Maden arama çalışmalarına tepki gösteren mahalle sakinlerinden Abdulkerim Okman, madenden kaynaklı tarım ürünlerinin zarar gördüğünü kaydederek çalışmaların durdurulması gerektiğini ifade etti.Okman, “Buralar bizim topraklarımız ve yaşam kaynağımız. Maden çalışması yapılırsa burada yaşam kalmaz. Maden öncesinde mahallede tarımdan verim alıyorduk ama çalışmalardan sonra hiçbir verim alamaz olduk. Mahallelilerin madene rızası olmadan maden çalışması yaptılar. Bizler küçüğünden büyüğüne kadar madene karşıyız. Tüm kesimlere çağrımdır, gelip bize destek olsunlar ve bu maden çalışmasını durduralım” çağrısı yaptı.

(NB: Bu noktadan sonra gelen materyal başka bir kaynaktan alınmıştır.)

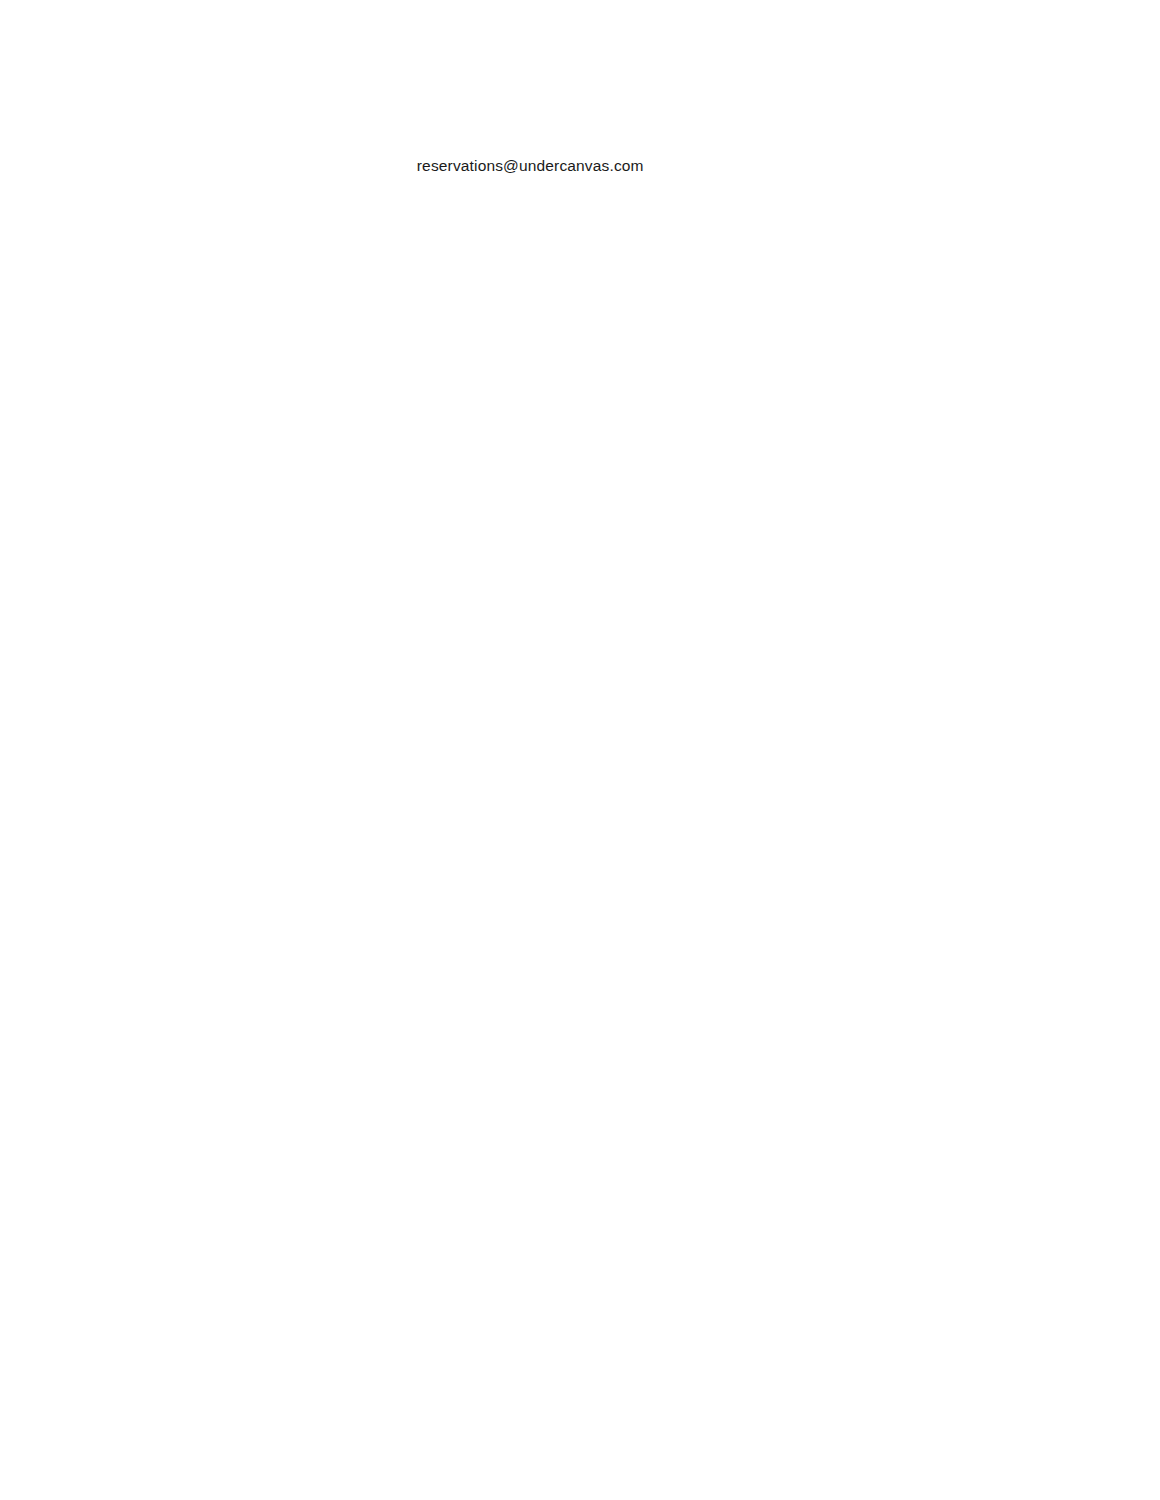reservations@undercanvas.com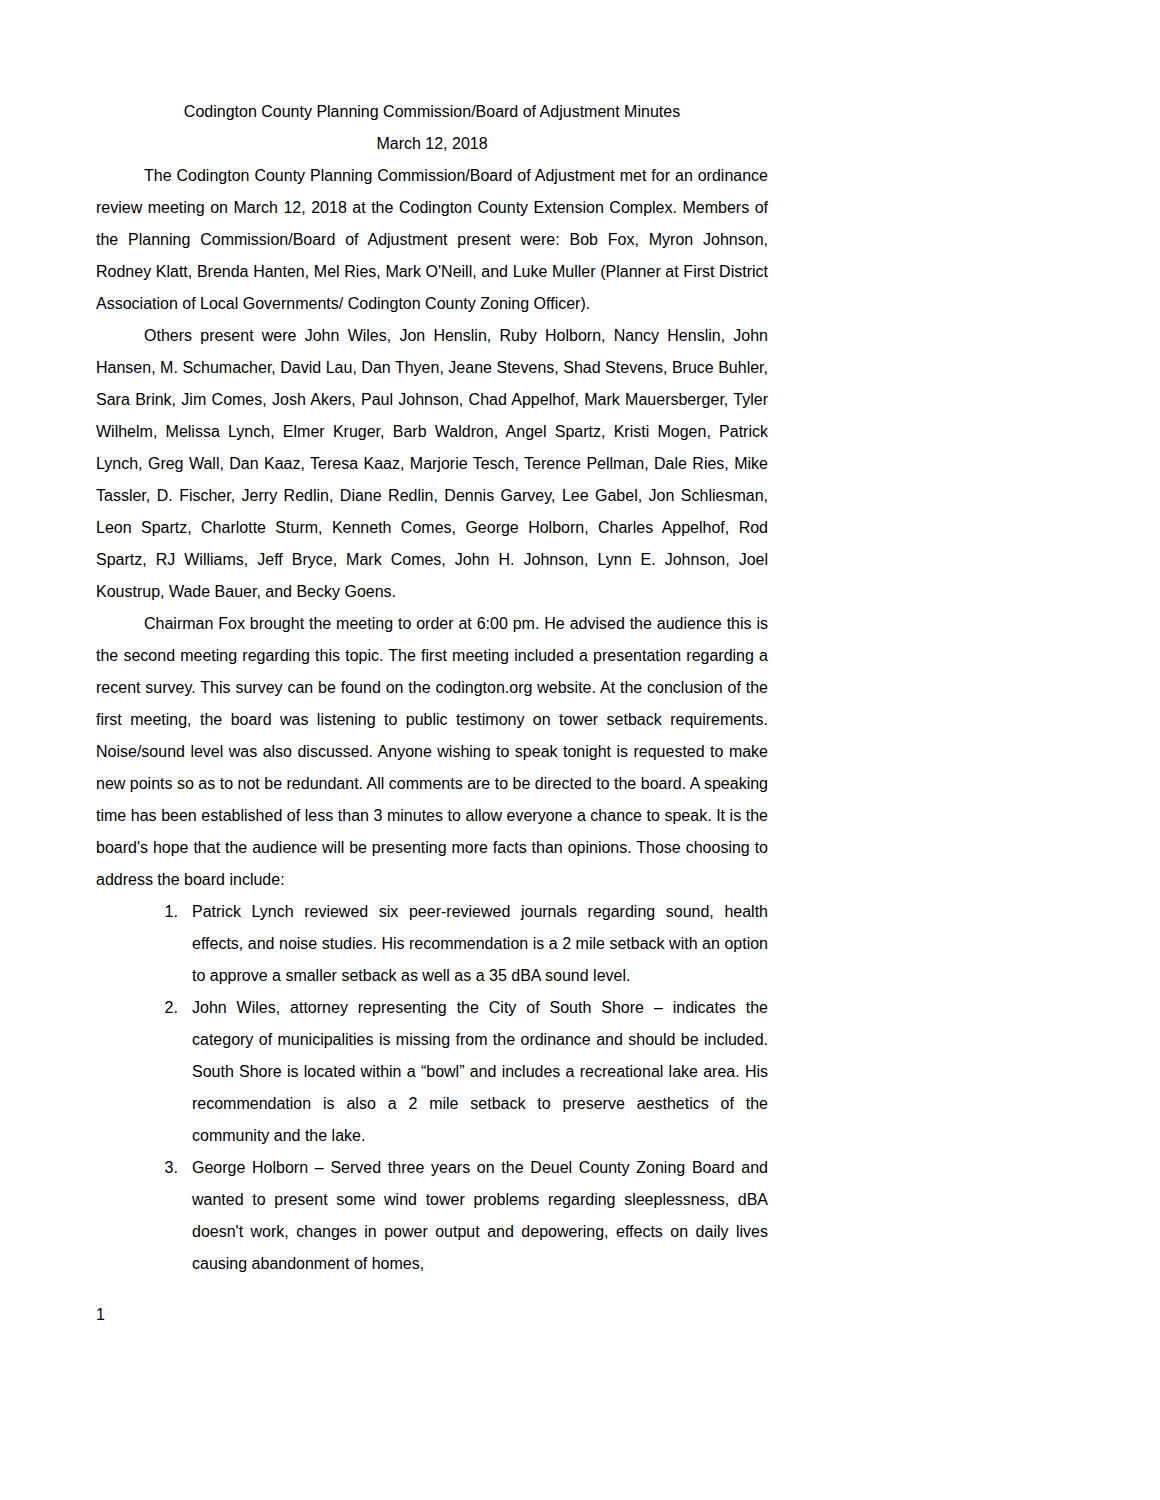Codington County Planning Commission/Board of Adjustment Minutes
March 12, 2018
The Codington County Planning Commission/Board of Adjustment met for an ordinance review meeting on March 12, 2018 at the Codington County Extension Complex. Members of the Planning Commission/Board of Adjustment present were: Bob Fox, Myron Johnson, Rodney Klatt, Brenda Hanten, Mel Ries, Mark O'Neill, and Luke Muller (Planner at First District Association of Local Governments/ Codington County Zoning Officer).
Others present were John Wiles, Jon Henslin, Ruby Holborn, Nancy Henslin, John Hansen, M. Schumacher, David Lau, Dan Thyen, Jeane Stevens, Shad Stevens, Bruce Buhler, Sara Brink, Jim Comes, Josh Akers, Paul Johnson, Chad Appelhof, Mark Mauersberger, Tyler Wilhelm, Melissa Lynch, Elmer Kruger, Barb Waldron, Angel Spartz, Kristi Mogen, Patrick Lynch, Greg Wall, Dan Kaaz, Teresa Kaaz, Marjorie Tesch, Terence Pellman, Dale Ries, Mike Tassler, D. Fischer, Jerry Redlin, Diane Redlin, Dennis Garvey, Lee Gabel, Jon Schliesman, Leon Spartz, Charlotte Sturm, Kenneth Comes, George Holborn, Charles Appelhof, Rod Spartz, RJ Williams, Jeff Bryce, Mark Comes, John H. Johnson, Lynn E. Johnson, Joel Koustrup, Wade Bauer, and Becky Goens.
Chairman Fox brought the meeting to order at 6:00 pm. He advised the audience this is the second meeting regarding this topic. The first meeting included a presentation regarding a recent survey. This survey can be found on the codington.org website. At the conclusion of the first meeting, the board was listening to public testimony on tower setback requirements. Noise/sound level was also discussed. Anyone wishing to speak tonight is requested to make new points so as to not be redundant. All comments are to be directed to the board. A speaking time has been established of less than 3 minutes to allow everyone a chance to speak. It is the board's hope that the audience will be presenting more facts than opinions. Those choosing to address the board include:
Patrick Lynch reviewed six peer-reviewed journals regarding sound, health effects, and noise studies. His recommendation is a 2 mile setback with an option to approve a smaller setback as well as a 35 dBA sound level.
John Wiles, attorney representing the City of South Shore – indicates the category of municipalities is missing from the ordinance and should be included. South Shore is located within a “bowl” and includes a recreational lake area. His recommendation is also a 2 mile setback to preserve aesthetics of the community and the lake.
George Holborn – Served three years on the Deuel County Zoning Board and wanted to present some wind tower problems regarding sleeplessness, dBA doesn't work, changes in power output and depowering, effects on daily lives causing abandonment of homes,
1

Defalarca kez şirketlere maden istemediklerini söylediklerini vurgulayan Medin Aldan ise “Şirket sahipleri bize, ‘Devlet izin vermiş’ diye yanıt verdiler” dedi. Mizag kırsal mahallesinde ailesinin 67 yıldır tarımla geçindiğini kaydeden Aldan maden çalışmalarının başlamasıyla tarımdan aldıkları verimin azaldığını belirtti.
Aldan, “Köyümüz normalde ceviz ve arıcılıkla meşhurdur ama bu sene hiçbirini görmedik. Ömrümde tarımın bu kadar kötü olduğu bir dönem görmedim. Önceden bir günde 3-4 kamyon sebze köyden çıkardı ama şuan günlük ihtiyacımızı bile manavlardan karşılıyoruz. Yani anlayacağınız köylerde hiçbir şey kalmadı. Maden çalışmaları kapsamında ağaç katliamı da ortaya çıktı” diyerek, madencilere geçit vermeyeceklerini söyledi.

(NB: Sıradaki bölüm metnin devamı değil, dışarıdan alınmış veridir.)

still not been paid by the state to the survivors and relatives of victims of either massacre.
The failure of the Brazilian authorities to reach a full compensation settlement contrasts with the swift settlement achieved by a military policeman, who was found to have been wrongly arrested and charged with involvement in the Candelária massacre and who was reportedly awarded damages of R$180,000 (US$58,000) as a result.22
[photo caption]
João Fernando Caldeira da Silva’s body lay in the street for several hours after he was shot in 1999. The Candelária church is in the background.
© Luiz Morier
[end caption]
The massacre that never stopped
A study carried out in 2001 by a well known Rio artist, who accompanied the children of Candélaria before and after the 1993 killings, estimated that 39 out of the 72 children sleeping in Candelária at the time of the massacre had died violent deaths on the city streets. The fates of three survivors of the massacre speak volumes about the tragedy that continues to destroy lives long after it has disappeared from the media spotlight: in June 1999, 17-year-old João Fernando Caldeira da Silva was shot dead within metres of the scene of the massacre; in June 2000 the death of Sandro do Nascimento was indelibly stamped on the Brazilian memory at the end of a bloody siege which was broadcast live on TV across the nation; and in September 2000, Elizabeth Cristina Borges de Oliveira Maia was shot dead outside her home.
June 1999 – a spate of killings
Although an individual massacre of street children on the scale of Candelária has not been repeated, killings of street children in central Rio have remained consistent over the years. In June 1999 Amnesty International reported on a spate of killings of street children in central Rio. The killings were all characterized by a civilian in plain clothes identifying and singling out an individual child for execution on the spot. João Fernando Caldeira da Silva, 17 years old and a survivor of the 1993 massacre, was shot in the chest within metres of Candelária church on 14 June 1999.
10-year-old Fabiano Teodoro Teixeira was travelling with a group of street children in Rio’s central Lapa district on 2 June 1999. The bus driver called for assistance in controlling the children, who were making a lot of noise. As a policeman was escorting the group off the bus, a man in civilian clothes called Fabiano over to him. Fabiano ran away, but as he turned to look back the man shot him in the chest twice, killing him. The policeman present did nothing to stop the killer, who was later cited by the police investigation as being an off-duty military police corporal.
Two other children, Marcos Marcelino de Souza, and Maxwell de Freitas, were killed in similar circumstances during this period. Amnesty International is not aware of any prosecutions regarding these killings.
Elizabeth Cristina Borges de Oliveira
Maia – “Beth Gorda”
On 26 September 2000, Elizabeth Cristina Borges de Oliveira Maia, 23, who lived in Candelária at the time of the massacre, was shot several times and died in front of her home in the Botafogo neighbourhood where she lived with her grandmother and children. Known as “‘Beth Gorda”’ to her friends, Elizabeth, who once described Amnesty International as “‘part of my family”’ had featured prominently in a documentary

Geçimlerini tarım ve arıcılıkla sağladıklarını kaydeden Bayram Sabrioğlu, “Bu kadar ağaç katlediliyor. Orman bakanlığı nerde? Neden duruma sesiz kalıyor? Şirketler mahallelilere BİM, A 101 kartları ve para vererek, kandırmaya çalışıyorlar ama biz bunlara kanmayız. Etrafta gördüğünüz bütün dağlar madenler için eritilecek. Bizim köyde akan suyun üstünde 24 tane sondaj vurulmuş. Ve her sondaj 700-800 metre derinliğinde. Tabi maden ilerleyince bu sondajların yanı sıra dinamitler de patlatılacak. Bu durumda köyün sonu ne olacak” diye sordu.
Şirketin mahalleleri “Burada yapılan maden size zarar vermeyecek” diye kandırmaya çalıştığını dile getiren Sabrioğlu, “Maden şirketleri aynı zamanda köylüleri kandırarak, ‘Biz burada siyanür kullanmıyoruz’ diyorlar. Oysaki siyanür de kullanılıyor, taşımacılıkta yapıyorsun. Bu yalanlara biz kanmayız. Bu maden çalışmasına karşı kanımızın son damlasına kadar mücadele edeceğiz ve coğrafyamızı madencilere peşkeş çekilmesine izin vermeyeceğiz” dedi.
Maden çalışmalarına tepki gösteren Arif Okman, “Devletin bizimle sorunu nedir? Ne istiyor bizden? 500 haneden oluşan bir mahallemiz ve yaklaşık bin 500’e yakın nüfusumuz var. Burada maden yapacaklarsa bu kadar insan ne olacak. Ne suyumuz ne de tarlamız kalmadı. Devlet 1993’te bizi köylerimizden sürgün ettiği gibi şimdi de maden çalışmalarıyla bizi mahallelerimizden sürgün etmek istiyor. Bizler toprağımızdan vazgeçmeyeceğiz kanımızın son damlasına kadar da burada maden yapılmaması için mücadele edeceğiz” dedi.
Maden çalışmasının akarsuyun kirlenmesine ve bunun da insan sağlığına zarar vereceğine dikkat çeken Mikail Ayşin, “Aynı zamanda dedelerimizden kalma 3 tane değirmen var ve arılarımız var. Maden çalışması devam ederse değirmen suyumuz kirlenecek ve bizim için tarihi olan değirmen yok olacak. Arıcılık ölecek. Binlerce meşe ağaçları kesildi. Bu şirketler devletten güç alarak bugün buralara kadar gelebiliyorlar” ifadelerini kullandı.
Maden çalışmaları kapsamında vurulan sondajlardan kaynaklı suların da kirlenmeye başladığını, tarlalarına ektikleri sebzelerin kuruduğunu ifade eden Ayşin, “Devlet mahallemizi şirketlere satmış. Devlet mahalleyi şirkete vermeden devlete ait araziye şirket nasıl girebilsin? Vurulan sondajlardan kaynaklı hayvan otlatma alanlarımız daralmış. Hayvanların içtikleri sular kirlendiği içinde hastalıklara sebep veriyor” diyerek, sonuna kadar mücadele edeceklerini belirtti.